Body or hand keypoint data:

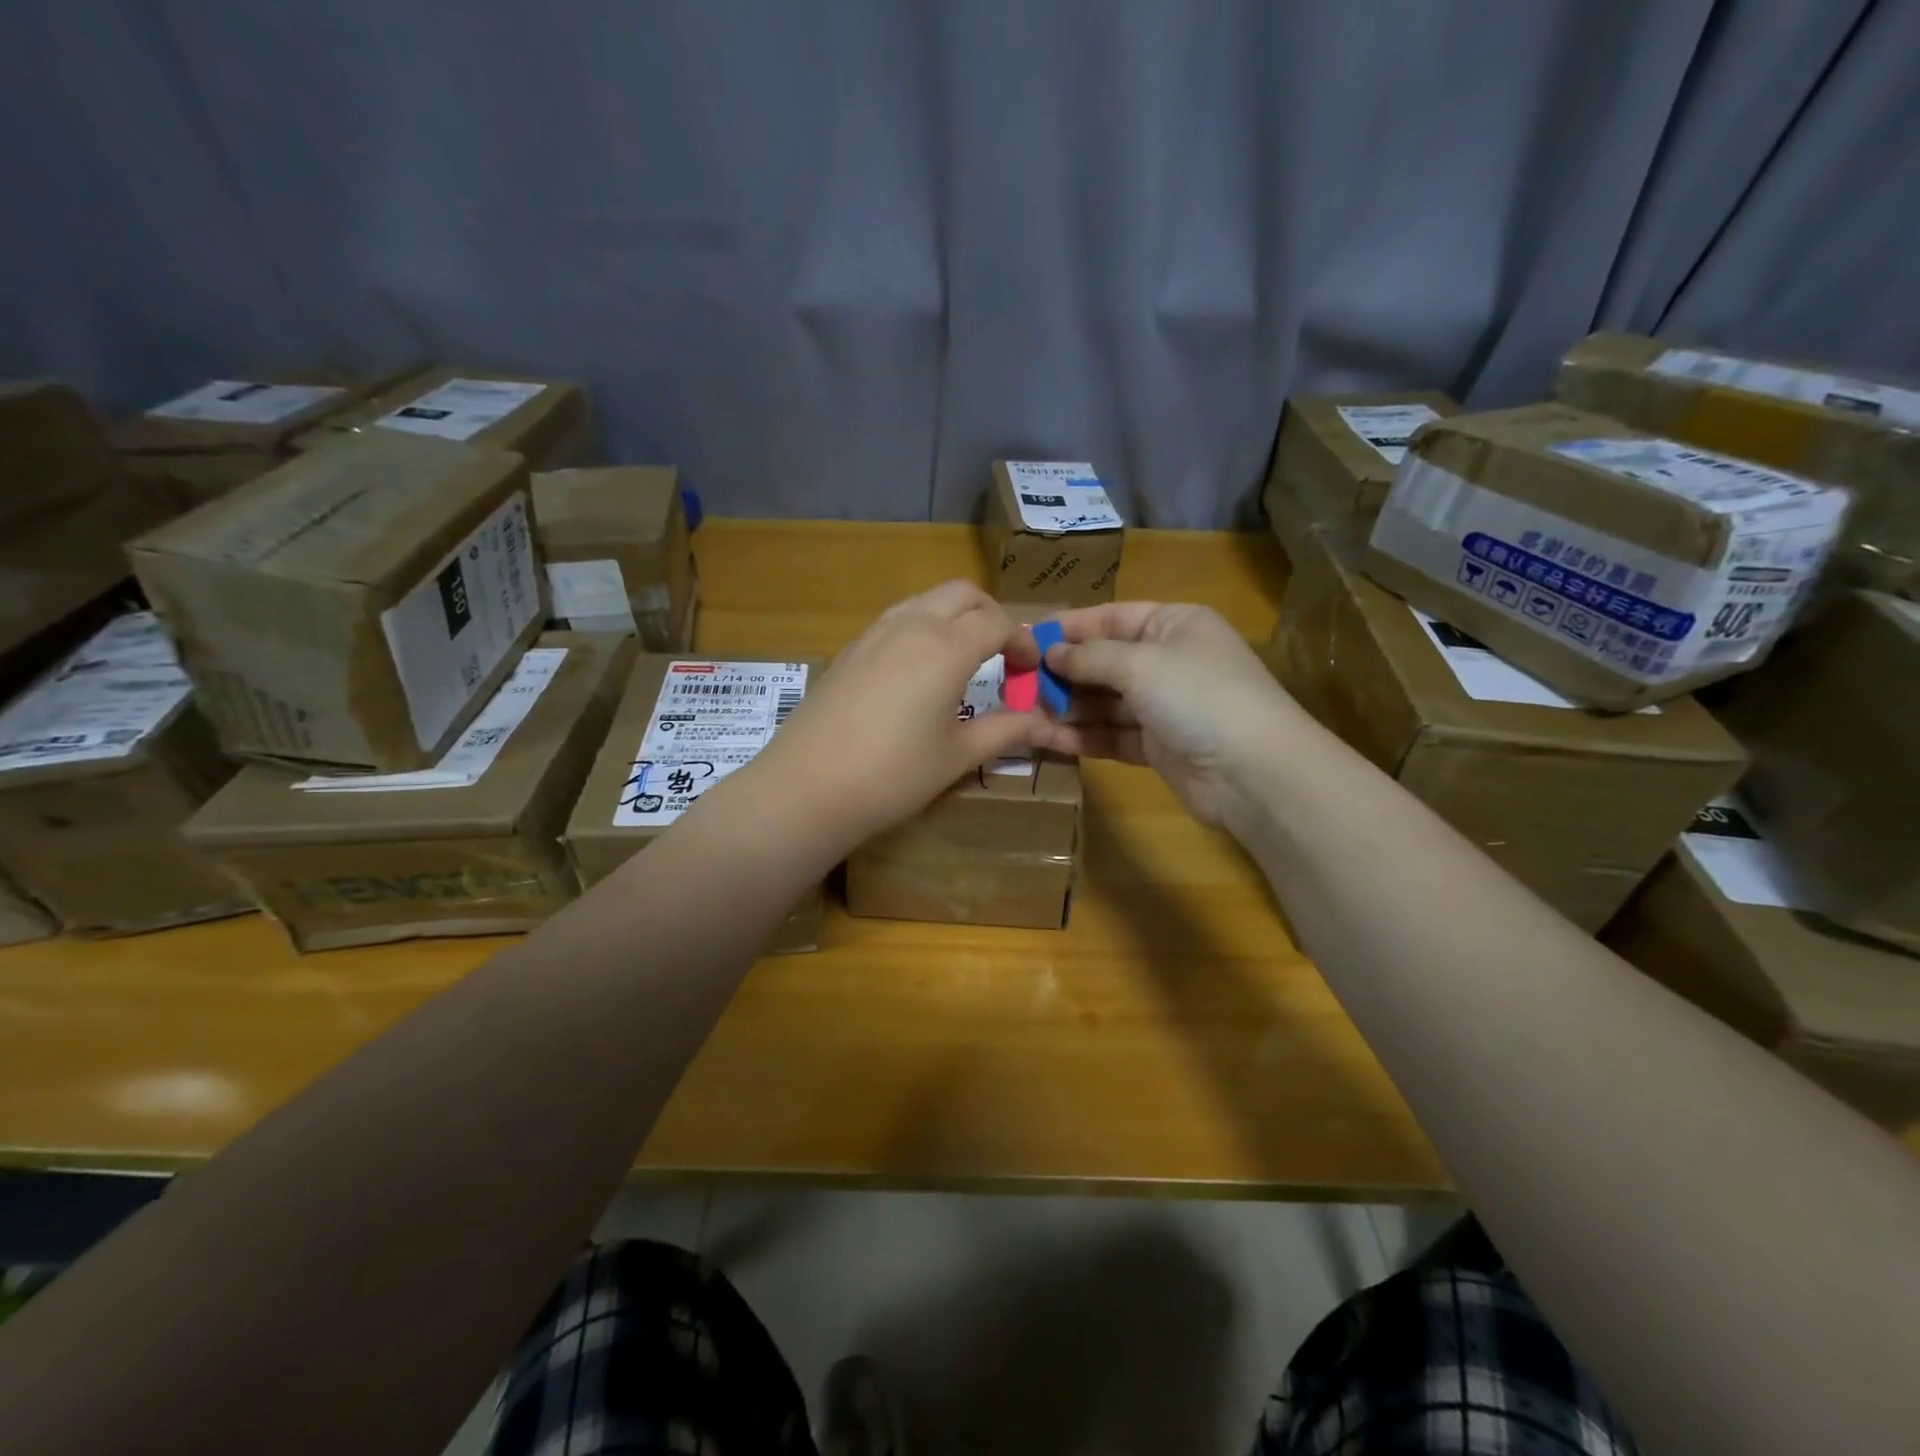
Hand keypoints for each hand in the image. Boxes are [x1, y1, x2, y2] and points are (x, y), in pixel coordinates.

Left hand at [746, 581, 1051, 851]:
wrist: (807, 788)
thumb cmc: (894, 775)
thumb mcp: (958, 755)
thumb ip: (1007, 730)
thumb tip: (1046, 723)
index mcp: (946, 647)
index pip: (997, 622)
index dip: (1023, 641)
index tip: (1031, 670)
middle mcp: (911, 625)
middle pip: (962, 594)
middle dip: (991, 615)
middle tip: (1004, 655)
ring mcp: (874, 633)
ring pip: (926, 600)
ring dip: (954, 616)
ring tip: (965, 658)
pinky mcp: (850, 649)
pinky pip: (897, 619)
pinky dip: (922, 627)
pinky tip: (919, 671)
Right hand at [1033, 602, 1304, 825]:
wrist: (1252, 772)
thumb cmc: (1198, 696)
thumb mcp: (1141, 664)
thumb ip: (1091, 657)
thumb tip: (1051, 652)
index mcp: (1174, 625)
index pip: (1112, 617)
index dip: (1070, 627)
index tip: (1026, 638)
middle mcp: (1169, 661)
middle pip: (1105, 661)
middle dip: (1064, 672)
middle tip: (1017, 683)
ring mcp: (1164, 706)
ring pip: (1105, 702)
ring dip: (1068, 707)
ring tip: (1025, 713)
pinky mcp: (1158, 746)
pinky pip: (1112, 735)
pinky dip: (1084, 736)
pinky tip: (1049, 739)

> [TASK BRIEF] Only the lines from the start of the records to the line with "pinky tip: (919, 671)" belong in the copy. Print them exactly, minus pictures.

> [TASK ANSWER]
Hand keypoints for each hand in the image. Boxes are [x1, y1, x2, y2] and points are (x, y), in pixel coordinates.

Left hand at [746, 581, 1051, 851]:
wrist: (807, 788)
thumb cmc: (894, 775)
thumb mcp: (958, 755)
thumb ip: (1007, 730)
thumb tip: (1046, 723)
index mcp: (946, 647)
index pip: (997, 622)
index dip: (1023, 641)
index tip: (1031, 670)
middle mcp: (911, 625)
middle pip: (962, 594)
middle dip: (991, 615)
middle tip: (1004, 655)
ring mcp: (874, 633)
ring pip: (926, 600)
ring dip: (954, 616)
ring tip: (965, 658)
pinky mcp: (850, 649)
pinky pip: (897, 619)
pinky dip: (922, 627)
pinky tip: (919, 671)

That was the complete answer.